Per le casse pubbliche l'aumento dello spread condiziona inevitabilmente l'andamento delle aste del debito pubblico. Si tratta degli appuntamenti in cui lo Stato va sul mercato in cerca di sottoscrittori per i propri titoli. Se - come quando lo spread aumenta - sul mercato secondario i rendimenti dei titoli pubblici salgono, perché scende il prezzo se gli investitori vendono anziché comprare, gli omologhi titoli messi in asta dovranno assicurare rendimenti equivalenti. Per lo Stato significa prestare soldi spendendo più denaro. Per fare un esempio all'asta di aprile, prima della formazione del governo, il Tesoro aveva venduto Btp a 10 anni con un rendimento all'1,83%. Sei mesi più tardi, a ottobre e nel pieno della tempesta dello spread, per gli stessi titoli ha dovuto offrire rendimenti al 3,36%. Lo scarto è stato ancora più evidente nei titoli a un anno. Prima della formazione del governo il Tesoro collocava in asta con rendimenti negativi, dopo ha registrato solo rendimenti positivi. Tradotto: prima chiedere denaro a breve termine portava benefici, poi è diventato un costo.

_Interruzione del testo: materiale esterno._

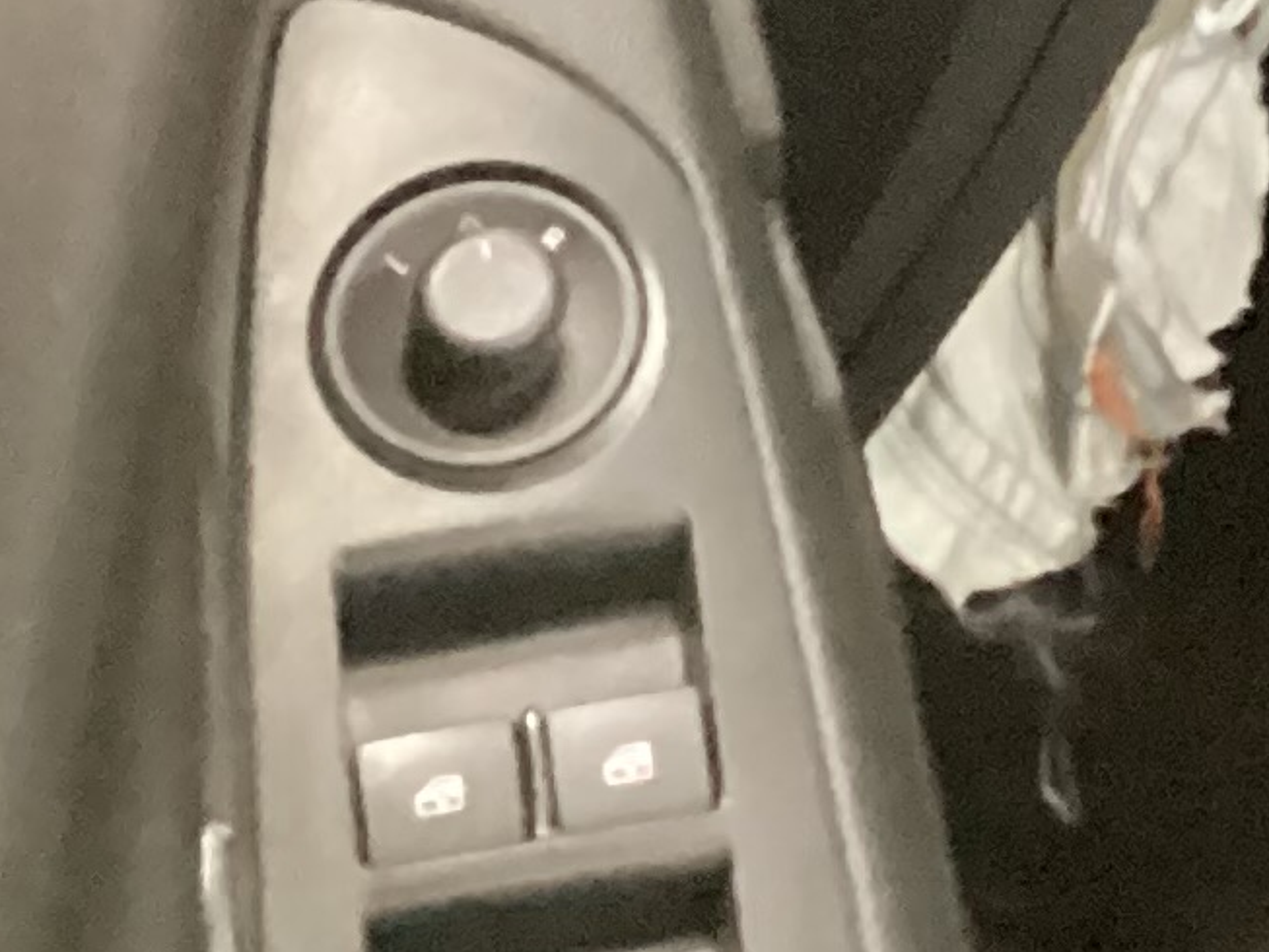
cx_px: 3010
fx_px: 5683
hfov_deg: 10.9
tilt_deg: -22.5
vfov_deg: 8.7
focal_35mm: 155
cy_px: -1327
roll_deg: -0.8
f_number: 2.4
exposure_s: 1/30
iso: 800
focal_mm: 3.3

In generale un aumento dei rendimenti significa garantire maggiori interessi agli investitori e spendere di più. Quanto? Il deputato dem Luigi Marattin ha evidenziato ad esempio come soltanto dalle aste di inizio ottobre sui titoli a 3,7,10 e 30 anni lo Stato è stato costretto a mettere in conto da qui al rimborso 728 milioni di spese in più per interessi rispetto a quanto avrebbe fatto se i rendimenti fossero rimasti ai livelli di aprile. Nel complesso invece, aveva stimato l'osservatorio Cottarelli sui conti pubblici a fine settembre, se il livello dello spread si fosse mantenuto a 300 avrebbe comportato per lo Stato un aggravio di spese di 935 milioni nel 2018 e 6,2 miliardi nel 2019. Cifre non lontane da quelle di Bankitalia, che a fine novembre ha spiegato che "l'incremento dei tassi all'emissione dei titoli di Stato ha determinato negli ultimi sei mesi un'espansione della spesa per interessi di quasi 1,5 miliardi", cifra che salirebbe "a 5 miliardi nel 2019 e circa 9 nel 2020 se i tassi dovessero restare coerenti con le attuali aspettative dei mercati",
 

Salgono i tassi per i nuovi mutui

Capitolo a parte per imprese e famiglie. L'aumento dello spread non ha condizionato l'andamento dei mutui in essere. Quelli a tasso fisso sono, appunto, immutabili e quelli a tasso variabile sono indicizzati all'Euribor che non risente delle variazioni dello spread. Tuttavia l'aumento dello spread ha cominciato ad avere ripercussioni sui nuovi finanziamenti. Come certificato prima dall'Abi e poi da Banca d'Italia i tassi sui mutui sono cominciati a risalire. Questo perché le banche hanno cominciato ad aumentare lo spread da loro applicato sui finanziamenti in seguito alla svalutazione dei propri attivi, visto che gli istituti sono massicci detentori di titoli di Stato, il cui valore è come detto sceso in questi mesi. Le banche si sono così "rifatte" sulle perdite aumentando il "costo" dei prestiti.

Piazza Affari, banche a picco

E proprio per le banche è stato un autunno difficile. Dal 27 settembre ad oggi l'indice settoriale degli istituti ha perso il 18,1%, a fonte di un calo dell'indice generale dell'11,7%. Una flessione che non è certamente tutta dipendente dalle tensioni italiane visto che l'intero comparto azionario ha sofferto nel corso degli ultimi mesi, anche se fino all'inizio di dicembre, quando il governo ha riaperto le porte per una trattativa con l'Europa, il nostro indice ha sofferto molto più degli analoghi europei.